> How to complete this task
Answer these three questions using the festival report below.
1. Who moderated the Q&A with John Carpenter?
2. Where did the cast and crew film The Thing?
3. Which character did Brian Andrews play in Halloween?

> Source passage
^^^^
Capetown Film Festival Day 3 01

(Alberto E. Rodriguez/Getty Images for Entertainment Weekly)

You know you’re among some true horror fans when below-the-line filmmakers get eager cheers.

At the Entertainment Weekly CapeTown Film Festival on Thursday, the mention of frequent Carpenter collaborators cinematographer Dean Cundey and special makeup effects designer Rob Bottin got lots of applause and cheers. But a standing ovation was reserved for the man of the hour, horror master John Carpenter. The celebrated director of all things gross and creepy participated in a Q&A moderated by American Cinematheque programmer Grant Moninger before Antarctica-set sci-fi horror flick The Thing screened at the packed Egyptian Theatre in Hollywood. The event marked the third night of EW’s inaugural CapeTown Film Festival.

Among the audience were some familiar faces from the world of horror movies, both seasoned scarers and the next generation of monster makers: Brian Andrews, who played Tommy Doyle in Carpenter’s Halloween, and Wayne Anderson, who was a finalist on the most recent season of Syfy’s Face Off both attended the event.

Though The Thing is now a beloved cult classic and is viewed as one of the films that made 1982 the best year in history for summer movies, it wasn’t an immediate success upon its release. “The movie tanked when it came out,” Carpenter told the crowd on Thursday. “It was hated, hated by fans. I lost a job, people hated me, they thought I was this horrible, violent – and I was. But now here we are 31 years later, and here you are filling the theater.”

Read on for five things we learned from Carpenter about The Thing at the CapeTown Fest screening:

The elements were just about as brutal as they look on screen. At Tuesday’s opening night of CapeTown Fest, Marvel Studio’s Kevin Feige told the audience that Iron Man 3’s Tennessee winter scenes were actually shot in sweltering North Carolina summer weather. That was not at all the experience of the cast and crew of The Thing when they filmed in Stewart, British Columbia. “Oh my God, it was cold,” Carpenter recalled. “It was miserable. There were no girls. It was an all-male crew and cast. It was horrible.”
^^^^
> Raw data
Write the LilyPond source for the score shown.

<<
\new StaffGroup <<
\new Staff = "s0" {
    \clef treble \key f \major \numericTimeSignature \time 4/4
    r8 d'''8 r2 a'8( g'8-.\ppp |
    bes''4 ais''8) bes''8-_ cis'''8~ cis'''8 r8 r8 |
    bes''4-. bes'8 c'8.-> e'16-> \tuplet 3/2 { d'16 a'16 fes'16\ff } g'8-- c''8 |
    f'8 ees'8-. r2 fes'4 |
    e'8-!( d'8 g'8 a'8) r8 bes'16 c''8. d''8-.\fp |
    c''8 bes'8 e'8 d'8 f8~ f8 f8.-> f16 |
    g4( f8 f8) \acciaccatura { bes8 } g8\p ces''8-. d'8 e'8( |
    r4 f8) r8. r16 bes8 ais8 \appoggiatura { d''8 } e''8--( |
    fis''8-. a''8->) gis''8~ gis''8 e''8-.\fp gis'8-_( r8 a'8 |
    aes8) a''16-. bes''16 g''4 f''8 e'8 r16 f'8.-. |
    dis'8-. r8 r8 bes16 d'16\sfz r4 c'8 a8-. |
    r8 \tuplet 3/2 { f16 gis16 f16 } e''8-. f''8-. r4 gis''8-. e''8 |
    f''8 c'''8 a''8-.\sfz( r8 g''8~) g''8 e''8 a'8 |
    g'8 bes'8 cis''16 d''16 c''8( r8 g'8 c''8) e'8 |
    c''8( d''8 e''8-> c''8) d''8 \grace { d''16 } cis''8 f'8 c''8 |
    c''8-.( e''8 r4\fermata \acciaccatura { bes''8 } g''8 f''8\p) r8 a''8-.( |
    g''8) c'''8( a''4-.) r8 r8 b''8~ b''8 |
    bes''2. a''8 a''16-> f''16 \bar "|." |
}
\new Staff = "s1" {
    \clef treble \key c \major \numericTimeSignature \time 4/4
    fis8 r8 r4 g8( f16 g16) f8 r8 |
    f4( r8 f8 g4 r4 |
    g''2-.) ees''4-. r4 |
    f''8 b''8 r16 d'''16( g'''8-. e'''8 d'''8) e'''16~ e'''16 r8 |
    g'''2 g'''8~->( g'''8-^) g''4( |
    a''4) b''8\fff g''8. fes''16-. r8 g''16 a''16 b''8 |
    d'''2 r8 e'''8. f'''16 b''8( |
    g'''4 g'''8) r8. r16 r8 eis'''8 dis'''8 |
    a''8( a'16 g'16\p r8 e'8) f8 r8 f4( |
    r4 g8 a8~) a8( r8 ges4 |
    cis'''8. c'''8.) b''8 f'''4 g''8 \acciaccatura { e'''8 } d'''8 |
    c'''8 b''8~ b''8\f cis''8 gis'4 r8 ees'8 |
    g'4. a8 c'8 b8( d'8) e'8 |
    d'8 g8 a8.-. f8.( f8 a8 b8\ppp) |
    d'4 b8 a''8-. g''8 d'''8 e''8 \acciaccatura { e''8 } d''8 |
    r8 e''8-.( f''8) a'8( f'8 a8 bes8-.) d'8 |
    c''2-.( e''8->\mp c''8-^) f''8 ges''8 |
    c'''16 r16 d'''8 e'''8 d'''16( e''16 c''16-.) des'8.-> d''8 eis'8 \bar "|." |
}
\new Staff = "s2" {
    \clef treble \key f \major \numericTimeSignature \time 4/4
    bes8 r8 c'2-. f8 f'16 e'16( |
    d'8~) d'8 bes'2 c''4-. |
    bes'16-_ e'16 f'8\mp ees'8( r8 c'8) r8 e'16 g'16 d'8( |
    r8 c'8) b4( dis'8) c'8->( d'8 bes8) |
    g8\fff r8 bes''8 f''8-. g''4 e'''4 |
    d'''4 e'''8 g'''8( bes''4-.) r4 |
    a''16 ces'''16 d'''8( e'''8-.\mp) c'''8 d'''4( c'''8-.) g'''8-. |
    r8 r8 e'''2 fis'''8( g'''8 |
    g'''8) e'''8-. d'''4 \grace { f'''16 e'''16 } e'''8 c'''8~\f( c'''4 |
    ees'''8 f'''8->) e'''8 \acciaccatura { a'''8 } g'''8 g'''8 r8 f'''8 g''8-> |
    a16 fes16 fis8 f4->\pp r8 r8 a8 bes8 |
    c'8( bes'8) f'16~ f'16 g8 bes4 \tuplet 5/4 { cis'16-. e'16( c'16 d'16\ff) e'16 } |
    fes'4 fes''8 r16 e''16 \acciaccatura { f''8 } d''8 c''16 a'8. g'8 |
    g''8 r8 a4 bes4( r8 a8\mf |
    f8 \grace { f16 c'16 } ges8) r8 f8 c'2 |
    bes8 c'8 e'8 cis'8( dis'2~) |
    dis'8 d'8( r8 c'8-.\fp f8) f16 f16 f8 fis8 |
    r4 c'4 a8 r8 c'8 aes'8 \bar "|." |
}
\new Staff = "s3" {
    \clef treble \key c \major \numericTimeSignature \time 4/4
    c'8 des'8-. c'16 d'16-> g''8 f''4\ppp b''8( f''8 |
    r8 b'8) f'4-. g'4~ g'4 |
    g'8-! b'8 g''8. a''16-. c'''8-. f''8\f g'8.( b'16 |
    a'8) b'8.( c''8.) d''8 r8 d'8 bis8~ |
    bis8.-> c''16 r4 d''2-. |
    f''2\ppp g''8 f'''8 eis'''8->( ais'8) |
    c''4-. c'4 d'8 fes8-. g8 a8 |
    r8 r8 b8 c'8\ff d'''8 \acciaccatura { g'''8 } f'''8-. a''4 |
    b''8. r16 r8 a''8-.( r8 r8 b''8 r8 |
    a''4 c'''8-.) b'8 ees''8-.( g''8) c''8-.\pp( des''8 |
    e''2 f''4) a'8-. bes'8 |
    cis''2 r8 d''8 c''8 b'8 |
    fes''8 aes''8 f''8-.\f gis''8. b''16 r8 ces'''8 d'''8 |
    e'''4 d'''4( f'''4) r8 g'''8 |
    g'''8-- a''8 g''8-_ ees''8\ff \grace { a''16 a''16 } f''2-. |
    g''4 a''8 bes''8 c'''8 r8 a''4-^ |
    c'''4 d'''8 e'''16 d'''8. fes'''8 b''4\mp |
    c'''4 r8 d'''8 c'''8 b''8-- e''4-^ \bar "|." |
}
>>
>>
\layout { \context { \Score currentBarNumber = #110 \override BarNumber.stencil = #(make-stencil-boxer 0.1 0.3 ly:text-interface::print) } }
^^^^
> Result of the exercise
1. Grant Moninger, a programmer at the American Cinematheque.
2. Stewart, British Columbia.
3. Tommy Doyle.